__Exercise__: The entries below are to be repeated verbatim, in full.
*** Opening Data supplied ***
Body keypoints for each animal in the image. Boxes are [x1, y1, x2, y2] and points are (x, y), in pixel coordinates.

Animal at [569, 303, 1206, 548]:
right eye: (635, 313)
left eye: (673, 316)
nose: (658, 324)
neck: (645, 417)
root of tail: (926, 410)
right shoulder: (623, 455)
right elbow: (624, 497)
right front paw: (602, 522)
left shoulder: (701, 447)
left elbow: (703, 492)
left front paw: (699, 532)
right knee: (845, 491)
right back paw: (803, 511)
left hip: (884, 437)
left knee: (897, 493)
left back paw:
*** Closing Data supplied ***
__Task solution__:
Body keypoints for each animal in the image. Boxes are [x1, y1, x2, y2] and points are (x, y), in pixel coordinates.

Animal at [569, 303, 1206, 548]:
right eye: (635, 313)
left eye: (673, 316)
nose: (658, 324)
neck: (645, 417)
root of tail: (926, 410)
right shoulder: (623, 455)
right elbow: (624, 497)
right front paw: (602, 522)
left shoulder: (701, 447)
left elbow: (703, 492)
left front paw: (699, 532)
right knee: (845, 491)
right back paw: (803, 511)
left hip: (884, 437)
left knee: (897, 493)
left back paw:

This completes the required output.